How Salvator Mundi Became Art’s Biggest Gamble
The image of Jesus Christ holding a crystal orb is forever enshrined in the art world through the painting Salvator Mundi (Latin for “Savior of the World”), a piece believed by some to be a long-lost work of Leonardo da Vinci. Yet, this claim has been fiercely debated by experts. The auction house Christie’s acquired the controversial painting after it sold for a mere £45 in 1958, presumed to be just a copy. Many saw the risk of marketing it as a da Vinci, but auction executive Loic Gouzer recognized a rare opportunity. In 2017, Salvator Mundi was sold to a Saudi prince for $450.3 million, becoming the most expensive painting ever sold. Gouzer’s strategy demonstrates a bold approach that could revolutionize the business world – requiring exceptional skill, intellect, and deep market insight to pull off.
Loic Gouzer took an unconventional approach when selecting his target buyers. The controversy surrounding Salvator Mundi would easily deter traditional art enthusiasts intent on preserving history. Why would they buy a painting with its status as a da Vinci still widely disputed? Instead, Gouzer aimed for a different audience – tech billionaires and modern-day moguls. Such buyers often value personal brand and social status over historical authenticity.

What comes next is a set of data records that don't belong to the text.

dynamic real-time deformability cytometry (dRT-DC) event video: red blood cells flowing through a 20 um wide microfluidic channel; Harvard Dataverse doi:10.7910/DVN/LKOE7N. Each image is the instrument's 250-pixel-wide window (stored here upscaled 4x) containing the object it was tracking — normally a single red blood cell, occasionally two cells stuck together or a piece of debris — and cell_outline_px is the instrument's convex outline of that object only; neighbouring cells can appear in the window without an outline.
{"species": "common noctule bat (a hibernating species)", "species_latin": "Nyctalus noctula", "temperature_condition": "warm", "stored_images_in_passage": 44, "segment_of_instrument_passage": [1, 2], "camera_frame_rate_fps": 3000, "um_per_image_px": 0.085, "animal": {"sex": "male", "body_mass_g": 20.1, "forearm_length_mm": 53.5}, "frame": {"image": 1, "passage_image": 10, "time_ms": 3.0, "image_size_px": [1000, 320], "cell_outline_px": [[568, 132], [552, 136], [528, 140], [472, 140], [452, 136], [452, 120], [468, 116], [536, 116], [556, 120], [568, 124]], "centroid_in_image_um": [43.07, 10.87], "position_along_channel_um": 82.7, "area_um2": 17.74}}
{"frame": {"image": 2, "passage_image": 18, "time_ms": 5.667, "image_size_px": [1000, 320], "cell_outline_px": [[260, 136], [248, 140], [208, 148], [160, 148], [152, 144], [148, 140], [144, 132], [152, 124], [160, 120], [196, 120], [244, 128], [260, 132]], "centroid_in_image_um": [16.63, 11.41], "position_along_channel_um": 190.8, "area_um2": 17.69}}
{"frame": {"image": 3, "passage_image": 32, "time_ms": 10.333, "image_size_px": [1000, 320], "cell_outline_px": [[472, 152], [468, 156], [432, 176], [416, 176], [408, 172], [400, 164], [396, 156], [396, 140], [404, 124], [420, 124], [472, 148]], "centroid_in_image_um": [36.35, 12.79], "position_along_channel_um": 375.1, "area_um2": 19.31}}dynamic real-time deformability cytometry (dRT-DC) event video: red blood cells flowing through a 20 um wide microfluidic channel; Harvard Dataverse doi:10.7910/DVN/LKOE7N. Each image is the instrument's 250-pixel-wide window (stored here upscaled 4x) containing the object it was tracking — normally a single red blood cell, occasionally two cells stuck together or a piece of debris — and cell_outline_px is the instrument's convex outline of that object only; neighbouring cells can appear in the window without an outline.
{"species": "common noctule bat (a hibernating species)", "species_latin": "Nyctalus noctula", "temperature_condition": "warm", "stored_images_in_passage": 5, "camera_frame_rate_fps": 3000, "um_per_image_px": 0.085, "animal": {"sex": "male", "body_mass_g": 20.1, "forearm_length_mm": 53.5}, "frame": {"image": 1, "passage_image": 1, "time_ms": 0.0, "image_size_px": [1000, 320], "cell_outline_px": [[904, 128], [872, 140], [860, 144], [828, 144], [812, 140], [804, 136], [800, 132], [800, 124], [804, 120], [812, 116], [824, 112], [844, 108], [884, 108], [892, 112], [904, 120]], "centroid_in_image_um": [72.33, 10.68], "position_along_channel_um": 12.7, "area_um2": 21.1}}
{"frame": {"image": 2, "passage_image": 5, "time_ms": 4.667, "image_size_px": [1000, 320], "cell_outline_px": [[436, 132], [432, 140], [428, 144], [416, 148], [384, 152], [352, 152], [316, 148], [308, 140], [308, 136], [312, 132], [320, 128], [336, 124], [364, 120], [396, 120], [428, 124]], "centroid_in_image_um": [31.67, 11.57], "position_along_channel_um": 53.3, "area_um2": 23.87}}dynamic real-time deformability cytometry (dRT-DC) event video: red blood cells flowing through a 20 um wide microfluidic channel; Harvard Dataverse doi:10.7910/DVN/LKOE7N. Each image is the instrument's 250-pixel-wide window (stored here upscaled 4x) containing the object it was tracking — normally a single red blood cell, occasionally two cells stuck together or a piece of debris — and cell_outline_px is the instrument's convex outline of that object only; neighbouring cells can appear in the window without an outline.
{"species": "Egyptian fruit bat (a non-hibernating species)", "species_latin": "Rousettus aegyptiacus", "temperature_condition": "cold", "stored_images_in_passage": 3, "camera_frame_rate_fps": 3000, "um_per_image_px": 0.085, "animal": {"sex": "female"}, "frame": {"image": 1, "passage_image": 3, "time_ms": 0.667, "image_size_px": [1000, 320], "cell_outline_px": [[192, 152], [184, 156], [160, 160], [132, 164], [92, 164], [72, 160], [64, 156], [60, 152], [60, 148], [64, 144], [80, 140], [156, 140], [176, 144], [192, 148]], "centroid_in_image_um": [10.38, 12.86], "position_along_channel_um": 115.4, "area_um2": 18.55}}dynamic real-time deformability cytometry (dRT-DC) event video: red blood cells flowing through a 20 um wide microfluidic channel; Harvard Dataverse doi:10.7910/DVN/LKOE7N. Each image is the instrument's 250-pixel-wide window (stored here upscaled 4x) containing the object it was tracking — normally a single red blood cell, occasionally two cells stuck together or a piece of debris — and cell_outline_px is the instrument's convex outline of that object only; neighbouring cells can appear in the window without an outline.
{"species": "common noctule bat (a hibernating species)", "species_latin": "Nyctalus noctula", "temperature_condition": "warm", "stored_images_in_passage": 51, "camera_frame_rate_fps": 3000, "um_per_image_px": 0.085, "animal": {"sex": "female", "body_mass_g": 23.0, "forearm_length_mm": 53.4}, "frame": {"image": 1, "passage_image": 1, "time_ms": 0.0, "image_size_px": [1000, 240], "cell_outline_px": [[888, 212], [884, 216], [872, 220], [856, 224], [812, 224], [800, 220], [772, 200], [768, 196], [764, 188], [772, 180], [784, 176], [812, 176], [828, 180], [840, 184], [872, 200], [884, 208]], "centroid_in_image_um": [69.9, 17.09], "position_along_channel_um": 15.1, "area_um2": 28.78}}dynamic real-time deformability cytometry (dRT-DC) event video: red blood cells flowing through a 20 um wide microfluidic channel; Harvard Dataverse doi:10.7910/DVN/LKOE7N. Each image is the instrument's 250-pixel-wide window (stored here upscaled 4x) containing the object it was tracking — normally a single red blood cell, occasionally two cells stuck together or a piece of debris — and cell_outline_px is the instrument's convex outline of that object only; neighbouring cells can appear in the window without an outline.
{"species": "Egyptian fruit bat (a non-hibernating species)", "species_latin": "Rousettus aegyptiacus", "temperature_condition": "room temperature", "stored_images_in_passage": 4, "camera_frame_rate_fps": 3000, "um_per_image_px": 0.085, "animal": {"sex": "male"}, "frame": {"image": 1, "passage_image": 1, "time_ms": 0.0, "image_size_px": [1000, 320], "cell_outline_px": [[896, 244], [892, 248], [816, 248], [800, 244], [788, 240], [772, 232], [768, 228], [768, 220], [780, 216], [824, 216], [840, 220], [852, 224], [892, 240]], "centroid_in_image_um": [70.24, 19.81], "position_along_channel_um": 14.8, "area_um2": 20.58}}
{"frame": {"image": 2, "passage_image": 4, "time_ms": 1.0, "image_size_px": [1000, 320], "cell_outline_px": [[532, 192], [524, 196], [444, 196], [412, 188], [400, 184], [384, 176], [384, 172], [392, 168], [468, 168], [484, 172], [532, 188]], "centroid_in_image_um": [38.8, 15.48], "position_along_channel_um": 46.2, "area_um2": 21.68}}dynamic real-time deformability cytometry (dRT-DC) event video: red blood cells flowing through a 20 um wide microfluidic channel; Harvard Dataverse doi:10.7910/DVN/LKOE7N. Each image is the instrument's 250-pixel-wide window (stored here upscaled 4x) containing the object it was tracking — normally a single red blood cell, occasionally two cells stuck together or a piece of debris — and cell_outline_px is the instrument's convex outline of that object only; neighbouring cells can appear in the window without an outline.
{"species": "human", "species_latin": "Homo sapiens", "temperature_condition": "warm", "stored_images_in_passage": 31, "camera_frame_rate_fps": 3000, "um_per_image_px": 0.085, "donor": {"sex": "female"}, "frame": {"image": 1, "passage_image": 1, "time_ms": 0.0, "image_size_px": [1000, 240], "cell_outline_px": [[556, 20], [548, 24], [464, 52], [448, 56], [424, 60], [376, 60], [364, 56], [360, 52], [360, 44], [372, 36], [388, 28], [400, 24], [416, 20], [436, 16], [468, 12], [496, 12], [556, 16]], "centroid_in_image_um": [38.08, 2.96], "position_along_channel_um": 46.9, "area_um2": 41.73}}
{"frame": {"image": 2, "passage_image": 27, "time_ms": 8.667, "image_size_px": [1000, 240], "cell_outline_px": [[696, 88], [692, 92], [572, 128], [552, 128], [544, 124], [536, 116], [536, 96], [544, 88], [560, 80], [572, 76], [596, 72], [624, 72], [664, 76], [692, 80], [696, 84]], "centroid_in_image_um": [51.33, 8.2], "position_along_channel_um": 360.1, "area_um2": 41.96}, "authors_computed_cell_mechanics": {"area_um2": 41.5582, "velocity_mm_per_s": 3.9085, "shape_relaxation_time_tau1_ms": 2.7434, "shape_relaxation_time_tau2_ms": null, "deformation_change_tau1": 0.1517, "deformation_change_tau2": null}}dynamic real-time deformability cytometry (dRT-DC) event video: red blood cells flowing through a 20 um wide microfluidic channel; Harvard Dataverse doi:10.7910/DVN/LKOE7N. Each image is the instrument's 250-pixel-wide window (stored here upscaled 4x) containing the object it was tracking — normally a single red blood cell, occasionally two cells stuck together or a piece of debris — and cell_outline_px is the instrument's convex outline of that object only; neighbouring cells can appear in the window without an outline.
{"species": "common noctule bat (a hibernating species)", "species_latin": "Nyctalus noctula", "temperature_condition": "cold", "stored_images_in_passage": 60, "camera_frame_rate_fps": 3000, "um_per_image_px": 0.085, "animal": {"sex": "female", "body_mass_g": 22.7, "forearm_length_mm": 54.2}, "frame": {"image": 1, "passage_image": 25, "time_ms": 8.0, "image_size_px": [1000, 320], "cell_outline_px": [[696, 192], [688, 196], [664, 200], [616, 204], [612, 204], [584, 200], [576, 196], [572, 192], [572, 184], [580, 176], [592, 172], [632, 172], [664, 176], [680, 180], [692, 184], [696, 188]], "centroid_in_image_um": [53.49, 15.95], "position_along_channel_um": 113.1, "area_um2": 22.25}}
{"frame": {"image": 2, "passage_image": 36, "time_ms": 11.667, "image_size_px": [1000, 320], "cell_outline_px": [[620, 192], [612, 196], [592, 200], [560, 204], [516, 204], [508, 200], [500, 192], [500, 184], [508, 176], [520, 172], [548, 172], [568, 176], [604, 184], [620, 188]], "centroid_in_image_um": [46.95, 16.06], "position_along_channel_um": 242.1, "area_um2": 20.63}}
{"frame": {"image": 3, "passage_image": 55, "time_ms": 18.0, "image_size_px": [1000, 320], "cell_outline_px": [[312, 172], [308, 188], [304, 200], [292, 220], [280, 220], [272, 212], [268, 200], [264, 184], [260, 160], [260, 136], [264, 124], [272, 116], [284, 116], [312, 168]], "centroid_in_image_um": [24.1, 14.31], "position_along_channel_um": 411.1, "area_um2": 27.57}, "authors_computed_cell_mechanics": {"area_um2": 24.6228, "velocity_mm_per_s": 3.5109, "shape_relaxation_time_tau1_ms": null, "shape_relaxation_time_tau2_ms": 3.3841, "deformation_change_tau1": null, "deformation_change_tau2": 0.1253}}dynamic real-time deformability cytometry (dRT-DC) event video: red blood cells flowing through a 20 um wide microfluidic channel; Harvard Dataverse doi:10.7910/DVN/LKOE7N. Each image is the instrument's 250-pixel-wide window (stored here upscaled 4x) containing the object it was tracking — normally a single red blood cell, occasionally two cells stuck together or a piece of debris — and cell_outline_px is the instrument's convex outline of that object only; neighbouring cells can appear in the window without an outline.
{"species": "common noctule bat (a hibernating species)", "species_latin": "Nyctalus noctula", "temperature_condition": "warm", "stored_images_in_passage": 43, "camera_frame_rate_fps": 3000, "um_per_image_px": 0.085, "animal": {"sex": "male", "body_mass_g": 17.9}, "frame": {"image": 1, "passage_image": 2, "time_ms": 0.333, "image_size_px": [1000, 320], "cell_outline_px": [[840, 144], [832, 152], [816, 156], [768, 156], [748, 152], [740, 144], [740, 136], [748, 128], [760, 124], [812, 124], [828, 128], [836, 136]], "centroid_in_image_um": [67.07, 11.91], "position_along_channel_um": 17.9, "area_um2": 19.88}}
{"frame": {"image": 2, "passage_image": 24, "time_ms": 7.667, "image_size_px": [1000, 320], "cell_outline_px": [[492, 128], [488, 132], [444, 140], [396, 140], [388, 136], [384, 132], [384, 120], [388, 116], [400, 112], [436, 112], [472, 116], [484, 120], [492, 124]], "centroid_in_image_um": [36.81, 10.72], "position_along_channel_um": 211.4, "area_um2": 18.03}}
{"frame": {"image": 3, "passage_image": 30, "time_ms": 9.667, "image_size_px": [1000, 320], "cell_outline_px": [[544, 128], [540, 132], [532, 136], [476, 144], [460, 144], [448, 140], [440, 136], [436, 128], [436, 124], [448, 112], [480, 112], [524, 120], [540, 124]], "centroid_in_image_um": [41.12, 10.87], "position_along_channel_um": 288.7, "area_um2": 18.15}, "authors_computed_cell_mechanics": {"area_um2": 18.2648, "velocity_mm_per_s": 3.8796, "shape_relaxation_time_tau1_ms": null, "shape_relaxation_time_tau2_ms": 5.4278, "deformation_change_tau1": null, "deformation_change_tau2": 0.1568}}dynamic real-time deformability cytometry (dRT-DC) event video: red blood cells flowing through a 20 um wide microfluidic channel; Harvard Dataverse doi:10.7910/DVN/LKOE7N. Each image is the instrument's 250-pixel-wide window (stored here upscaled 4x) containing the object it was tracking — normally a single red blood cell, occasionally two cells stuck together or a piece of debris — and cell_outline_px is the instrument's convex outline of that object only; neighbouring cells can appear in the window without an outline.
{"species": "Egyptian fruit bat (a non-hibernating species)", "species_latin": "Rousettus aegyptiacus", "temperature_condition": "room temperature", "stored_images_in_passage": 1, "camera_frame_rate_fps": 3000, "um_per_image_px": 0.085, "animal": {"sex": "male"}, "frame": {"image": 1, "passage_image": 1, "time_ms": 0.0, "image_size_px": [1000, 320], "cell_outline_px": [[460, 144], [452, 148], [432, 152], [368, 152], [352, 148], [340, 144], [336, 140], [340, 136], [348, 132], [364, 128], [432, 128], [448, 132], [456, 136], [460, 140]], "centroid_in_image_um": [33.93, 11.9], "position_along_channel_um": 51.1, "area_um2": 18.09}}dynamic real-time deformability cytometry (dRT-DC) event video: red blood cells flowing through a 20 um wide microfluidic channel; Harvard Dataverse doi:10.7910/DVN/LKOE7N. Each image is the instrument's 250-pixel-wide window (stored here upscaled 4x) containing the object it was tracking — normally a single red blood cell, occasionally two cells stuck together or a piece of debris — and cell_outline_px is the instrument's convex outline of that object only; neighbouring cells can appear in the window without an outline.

So, rather than placing the supposed Renaissance painting in a traditional Old Masters auction, he positioned it in a contemporary art auction, where he would attract the right buyers.
Realizing that contemporary auction placement alone wouldn’t suffice, Gouzer executed a masterful marketing strategy. The promotion couldn’t be bland or straightforward; facts and logic alone wouldn’t inspire the desired impact. Christie’s launched a campaign that emphasized the emotional and symbolic allure of the painting. In one promotional video, viewers are shown reacting with tears as they gaze upon the painting of Jesus Christ, evoking a sense of awe and reverence that resonated deeply. To elevate its grandiosity, they dubbed it the “Male Mona Lisa,” boldly comparing it to one of the most famous artworks in history.
Gouzer also incorporated psychological pricing into his strategy. He leveraged the anchoring effect, where individuals rely heavily on initial information in decision-making, by setting the opening bid at $100 million. This was an extremely high starting bid, especially given the painting’s questionable authenticity. Yet, rather than fixating on this radical move, the conversation shifted from “Is this painting authentic?” to “Is this painting worth $100 million?”
The results speak for themselves. Two bidders competed fiercely, pushing the final price to $450.3 million. The buyer, a Saudi prince, is rumored to have acted as a proxy for Crown Prince Mohammad Bin Salman, presumably the painting’s true owner. This outcome further underscores the effectiveness of Gouzer’s strategy. To replicate such success, one must be willing to transgress conventional barriers and craft innovative strategies that resonate with the target audience. It’s like playing chess—only with financial returns on the line.